§ What you need to do
Word for word, restate the lines from the start of the data below through the line containing "766 493 192.9".
*** Opening of Exercise data ***
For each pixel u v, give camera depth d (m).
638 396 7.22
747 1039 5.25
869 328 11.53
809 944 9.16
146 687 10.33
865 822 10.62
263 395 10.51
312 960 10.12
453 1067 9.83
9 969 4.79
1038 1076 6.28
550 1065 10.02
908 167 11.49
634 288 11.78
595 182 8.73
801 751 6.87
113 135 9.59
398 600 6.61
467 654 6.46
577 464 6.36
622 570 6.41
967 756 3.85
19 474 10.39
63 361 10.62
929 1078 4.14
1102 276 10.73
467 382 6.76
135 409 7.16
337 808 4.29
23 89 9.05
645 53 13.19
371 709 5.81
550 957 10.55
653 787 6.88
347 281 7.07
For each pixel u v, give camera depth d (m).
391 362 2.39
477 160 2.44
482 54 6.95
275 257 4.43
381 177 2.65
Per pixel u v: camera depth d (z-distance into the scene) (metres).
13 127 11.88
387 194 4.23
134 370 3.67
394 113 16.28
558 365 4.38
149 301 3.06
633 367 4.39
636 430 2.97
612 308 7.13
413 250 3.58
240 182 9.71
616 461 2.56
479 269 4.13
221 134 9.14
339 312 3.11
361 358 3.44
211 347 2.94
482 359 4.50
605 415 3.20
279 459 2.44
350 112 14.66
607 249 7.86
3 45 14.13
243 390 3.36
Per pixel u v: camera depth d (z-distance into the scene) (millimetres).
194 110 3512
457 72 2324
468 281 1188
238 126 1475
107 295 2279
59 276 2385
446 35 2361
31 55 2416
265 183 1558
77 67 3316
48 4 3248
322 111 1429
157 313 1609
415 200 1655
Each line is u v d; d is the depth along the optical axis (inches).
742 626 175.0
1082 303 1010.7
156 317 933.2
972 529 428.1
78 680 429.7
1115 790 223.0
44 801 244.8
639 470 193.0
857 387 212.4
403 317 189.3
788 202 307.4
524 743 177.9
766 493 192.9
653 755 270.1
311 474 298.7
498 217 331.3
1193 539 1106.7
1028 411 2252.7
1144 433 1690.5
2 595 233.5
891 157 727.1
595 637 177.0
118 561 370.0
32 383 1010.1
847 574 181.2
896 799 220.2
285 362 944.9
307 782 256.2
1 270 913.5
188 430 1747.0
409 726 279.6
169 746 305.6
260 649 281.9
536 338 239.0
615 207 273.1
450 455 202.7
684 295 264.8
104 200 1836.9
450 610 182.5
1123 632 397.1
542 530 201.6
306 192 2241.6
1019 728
*** Close of Exercise data ***
§ Worked solution
For each pixel u v, give camera depth d (m).
638 396 7.22
747 1039 5.25
869 328 11.53
809 944 9.16
146 687 10.33
865 822 10.62
263 395 10.51
312 960 10.12
453 1067 9.83
9 969 4.79
1038 1076 6.28
550 1065 10.02
908 167 11.49
634 288 11.78
595 182 8.73
801 751 6.87
113 135 9.59
398 600 6.61
467 654 6.46
577 464 6.36
622 570 6.41
967 756 3.85
19 474 10.39
63 361 10.62
929 1078 4.14
1102 276 10.73
467 382 6.76
135 409 7.16
337 808 4.29
23 89 9.05
645 53 13.19
371 709 5.81
550 957 10.55
653 787 6.88
347 281 7.07
For each pixel u v, give camera depth d (m).
391 362 2.39
477 160 2.44
482 54 6.95
275 257 4.43
381 177 2.65
Per pixel u v: camera depth d (z-distance into the scene) (metres).
13 127 11.88
387 194 4.23
134 370 3.67
394 113 16.28
558 365 4.38
149 301 3.06
633 367 4.39
636 430 2.97
612 308 7.13
413 250 3.58
240 182 9.71
616 461 2.56
479 269 4.13
221 134 9.14
339 312 3.11
361 358 3.44
211 347 2.94
482 359 4.50
605 415 3.20
279 459 2.44
350 112 14.66
607 249 7.86
3 45 14.13
243 390 3.36
Per pixel u v: camera depth d (z-distance into the scene) (millimetres).
194 110 3512
457 72 2324
468 281 1188
238 126 1475
107 295 2279
59 276 2385
446 35 2361
31 55 2416
265 183 1558
77 67 3316
48 4 3248
322 111 1429
157 313 1609
415 200 1655
Each line is u v d; d is the depth along the optical axis (inches).
742 626 175.0
1082 303 1010.7
156 317 933.2
972 529 428.1
78 680 429.7
1115 790 223.0
44 801 244.8
639 470 193.0
857 387 212.4
403 317 189.3
788 202 307.4
524 743 177.9
766 493 192.9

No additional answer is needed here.